If they debugged via IIS Express they correctly see a model error like "Failed to read the request form. Form value length limit 4194304 exceeded."

Cause:
There's a disparity between these two calls to AdvanceTo:

aspnetcore/src/Http/WebUtilities/src/FormPipeReader.cs

Lines 104 to 120 in 5086449

	_pipeReader.AdvanceTo(buffer.Start);
	throw;
	}
	}
	if (readResult.IsCompleted)
	{
	_pipeReader.AdvanceTo(buffer.End);
	if (!buffer.IsEmpty)
	{
	throw new InvalidOperationException("End of body before form was fully parsed.");
	}
	break;
	}
	_pipeReader.AdvanceTo(buffer.Start, buffer.End);

If there's a large field that is under the limit in the first buffer, but then loops and exceeds the limit, the examined parameter is set back to Start instead of End.

Fix:
The fix seems to be to add buffer.End to the AdvanceTo in the catch block so it's greater or equal to the prior value. I'll prep a PR.

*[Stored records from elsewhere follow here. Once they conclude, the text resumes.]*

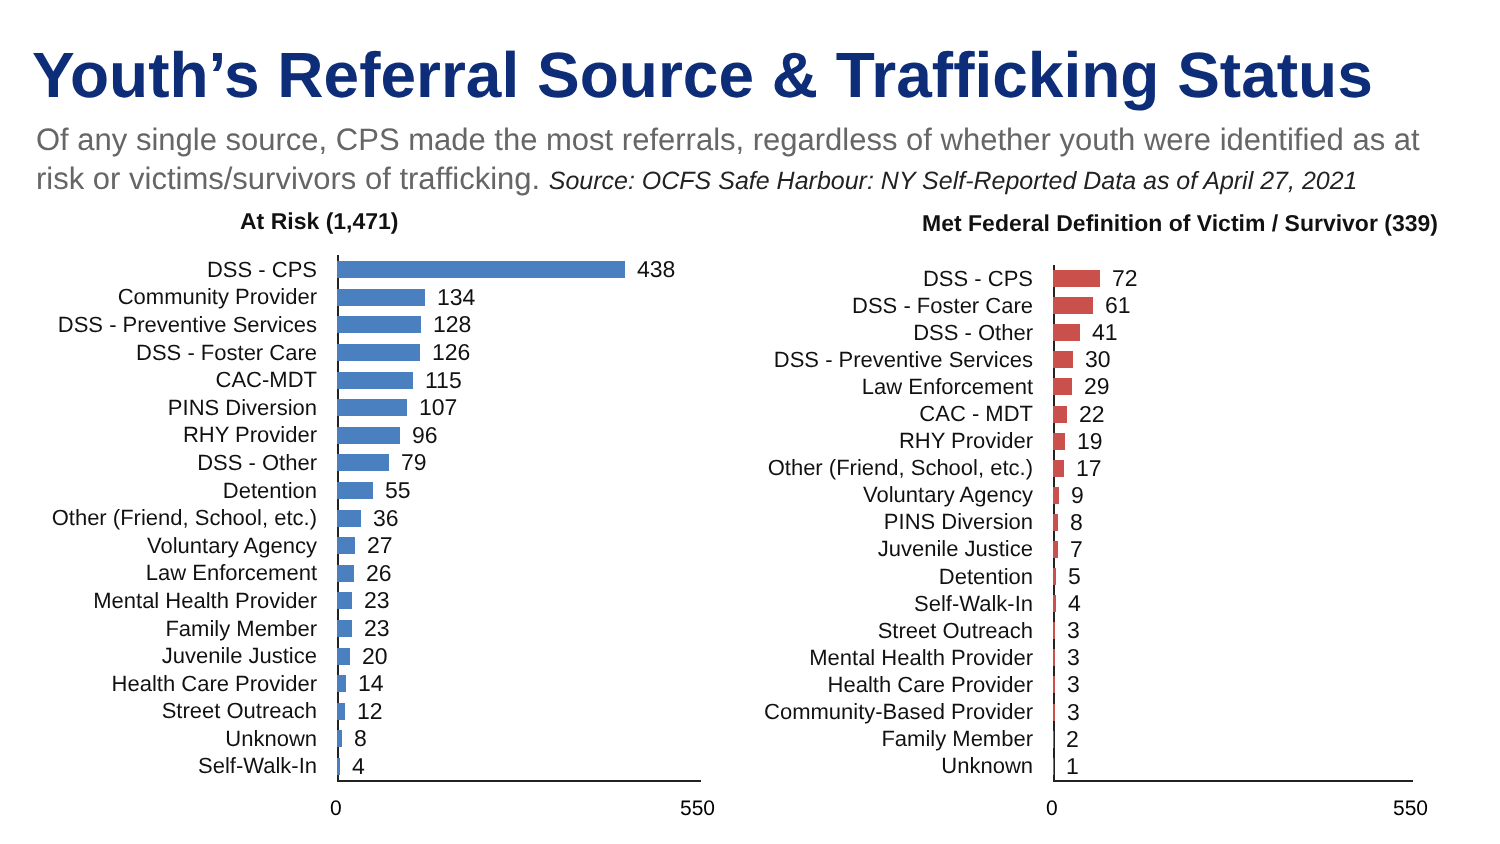Youth’s Referral Source & Trafficking Status
Of any single source, CPS made the most referrals, regardless of whether youth were identified as at risk or victims/survivors of trafficking. Source: OCFS Safe Harbour: NY Self-Reported Data as of April 27, 2021
At Risk (1,471)
DSS - CPS 438
Community Provider 134
DSS - Preventive Services
128
DSS - Foster Care 126
CAC-MDT 115
PINS Diversion 107
RHY Provider 96
DSS - Other 79
Detention 55
Other (Friend, School, etc.)
36
Voluntary Agency 27
Law Enforcement 26
Mental Health Provider 23
Family Member 23
Juvenile Justice 20
Health Care Provider 14
Street Outreach 12
Unknown 8
Self-Walk-In 4
0 550
Met Federal Definition of Victim / Survivor (339)
DSS - CPS 72
DSS - Foster Care 61
DSS - Other 41
DSS - Preventive Services 30
Law Enforcement 29
CAC - MDT 22
RHY Provider 19
Other (Friend, School, etc.) 17
Voluntary Agency 9
PINS Diversion 8
Juvenile Justice 7
Detention 5
Self-Walk-In 4
Street Outreach 3
Mental Health Provider 3
Health Care Provider 3
Community-Based Provider 3
Family Member 2
Unknown 1
0 550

I don't know why there's different results on IIS Express, but it may just be a matter of different buffer alignments.

[Tratcher]

Versions: This was reported in both 3.1 and 5.0, but I don't currently recommend backporting the fix because it won't help the operation succeed, it will only help fail with a better error message. We'll see if we get more reports about this.